Our Country's Fiery Ordeal

A blog about the American Civil War, written and maintained by historian Daniel J. Vermilya, author of The Battle of Kennesaw Mountain (History Press, 2014) and James Garfield and the Civil War (History Press, 2015)

Dedicated to my great-great-great grandfather, Private Ellwood Rodebaugh, Company D, 106th Pennsylvania Volunteer Infantry, killed at the Battle of Antietam, September 17, 1862.

"And may an Overuling Providence continue to cause good to come out of evil, justice to be done to all men where injustice has long prevailed, and finally, peace, quiet, and harmony to come out of this terrible confrontation and our country's fiery ordeal." -- Albert Champlin, 105th Ohio, Diary entry of June 19, 1864 (Western Reserve Historical Society)

Thursday, June 30, 2011

"Unforgotten Sons of God"

As you will come to know by following and reading my blog, Joshua Lawrence Chamberlain has been a hero of mine for about as long as I remember. I know Chamberlain and his story have been over-commercialized at Gettysburg. I know that you can't go five feet there without someone trying to sell you a t-shirt, painting, bookmark, coffee mug, coaster, or anything else with his image on it. Yet, I remain fascinated. His story is so incredible. A college professor from Maine who ignored the counsel and wishes of his fellow faculty members and left to enlist in a war which was hundreds of miles away. He did not have to go, but he did. I find that simple fact to be quite compelling about so many of those who volunteered to fight, sacrifice, and endure the American Civil War so that freedom itself could endure.


I recently picked up a copy of Chamberlain's account of his experiences with the 20th Maine at Gettysburg, titled "Through Blood and Fire at Gettysburg." Originally published as an article in 1913 by Hearst's Magazine, this short selection is a wonderfully written first person account of Chamberlain's experience at Gettysburg on July 2, 1863. Reading this short volume impressed me with several things, but chief among them was the power of Chamberlain's pen. He is not alone in this regard, as when one considers the literature that the veterans of the war produced in the years which followed it, the quality, style, and messages of it put to shame most anything that 21st Century Americans may claim as literature. In reading the final segment of the narrative, I found Chamberlain's words to be so powerful I thought I would use them in a blog post, combined with some pictures of Little Round Top that I have taken over the course of my visits stretching back through the years.

Here, Chamberlain is writing of the ground at Gettysburg where many of his men from Maine were buried. Chamberlain describes the aura of a place which saw such amazing sacrifice 148 years ago:


They did not know it themselves--those boys of ours whose remembered faces in every home should be cherished symbols of the true, for life or death--what were their lofty deeds of body, mind, heart, soul, on that tremendous day.

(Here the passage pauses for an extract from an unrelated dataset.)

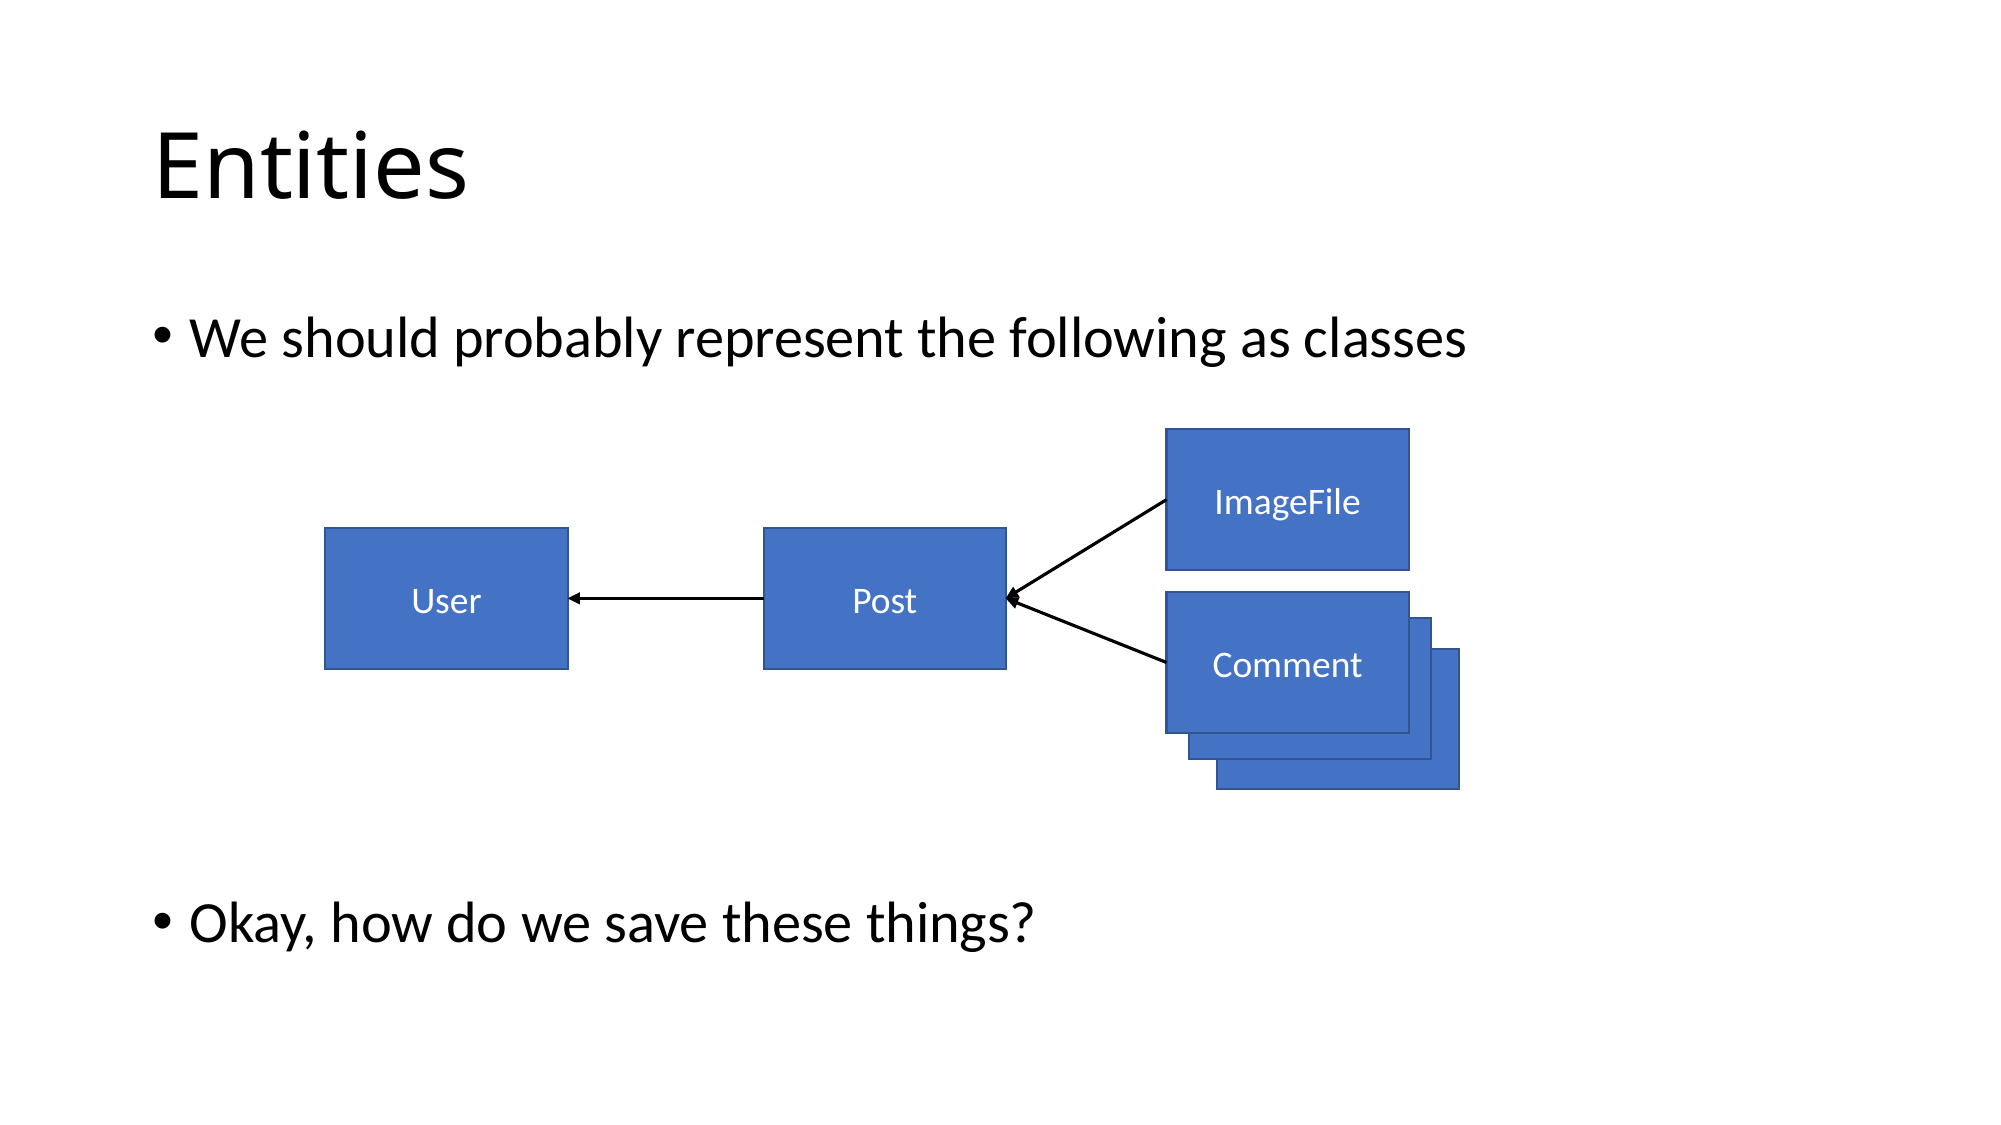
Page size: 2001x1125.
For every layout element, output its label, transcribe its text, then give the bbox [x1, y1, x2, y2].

Unknown--but kept! The earth itself shall be its treasurer. It holds something of ours besides graves. These strange influences of material nature, its mountains and seas, its sunsets and skies and nights of stars, its colors and tones and odors, carry something of the mutual, reciprocal. It is a sympathy. On that other side it is represented to us as suffering. The whole creation, travailing in pain together, in earnest expectation, waiting for the adoption--having right then, to something which is to be its own. 






 







And so these Gettysburg hills, which lifted up such splendid valor, and drank in such high heart's blood, shall hold the mighty secret in their bosom till the great day of revelation and recompense, when these heights shall flame again with transfigured light--they, too, have part in that adoption, which is the manifestation of the sons of God!




Joshua Lawrence Chamberlain, Through Blood and Fire at Gettysburg (Gettysburg, PA: Stan Clark Military Books, 1994), 28-9.